Donatella shakes her head, disgusted. ‘Oh, God, forget it. You’ll learn.’

Donatella frustrates her so much. She has everything before her. She gets more beautiful by the day. She’s witty and smart, and their family is blessed in comparison with so many others. If she’d only embrace the womanly virtues, be more modest, not answer back …

‘You really think that’s all you need? Just to be obedient and then everything will be all right?’ Donatella shifts her aloe to the inner corner of her eye. The bridge of her nose is beginning to swell. Once she’s back at the Re del Pesce, serving frijolesand rabbit pasta al’arabais, the whole island will know that the Delia girl has got above herself again.

Mercedes shrugs. ‘Anything for a quiet life,’ she says.
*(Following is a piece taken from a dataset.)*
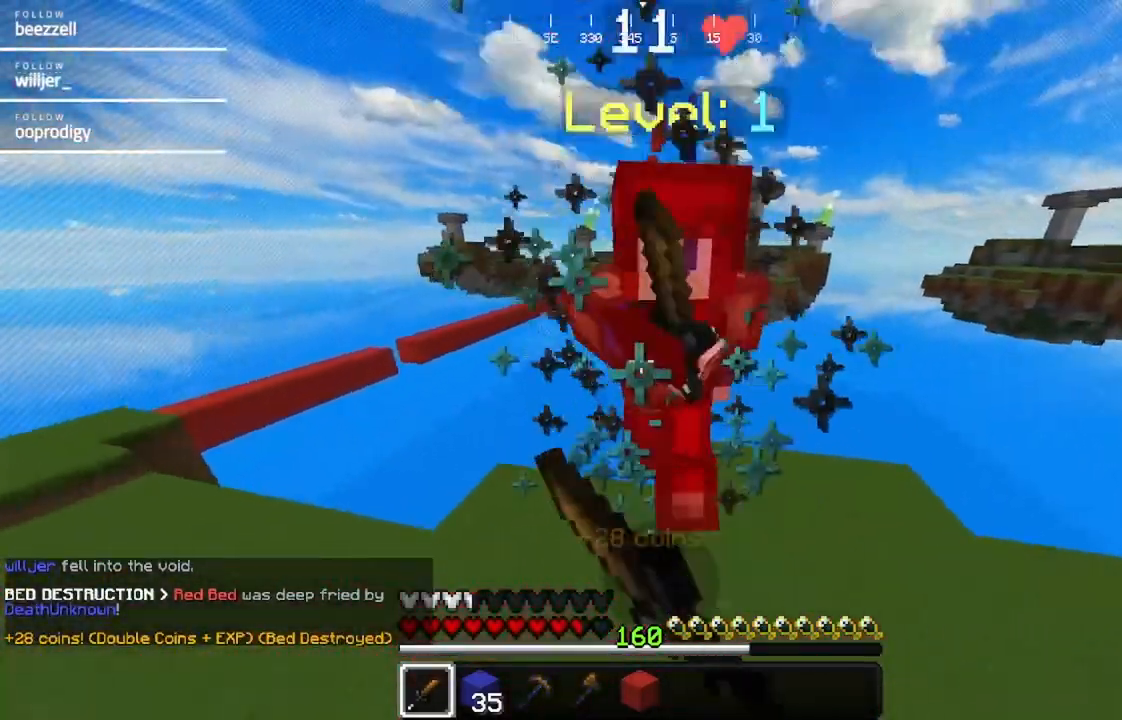
{"keys": ["w"], "mouse": [], "events": [[33, "mouse_left", "down"], [33, "w", "up"], [133, "s", "down"], [250, "a", "up"], [300, "d", "down"], [300, "mouse_left", "up"], [350, "s", "up"], [400, "mouse_left", "down"], [400, "w", "down"], [500, "d", "up"], [500, "mouse_left", "up"]]}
Their mother’s favourite maxim.

Donatella drops her hand, punches her thigh. ‘But I don’t want a quiet life!’ she cries. ‘Do you really think that this is all there is?’

Mercedes is shocked to the core. ‘What do you mean?’

‘This! This … littleness! This … everything the same? This, forever?’

She’s puzzled. They have lived like this for a thousand years. Why would they change it? ‘But what else is there?’

‘Everything!’ cries Donatella. ‘There’s a whole world out there!’ She hisses with pain and puts the aloe back.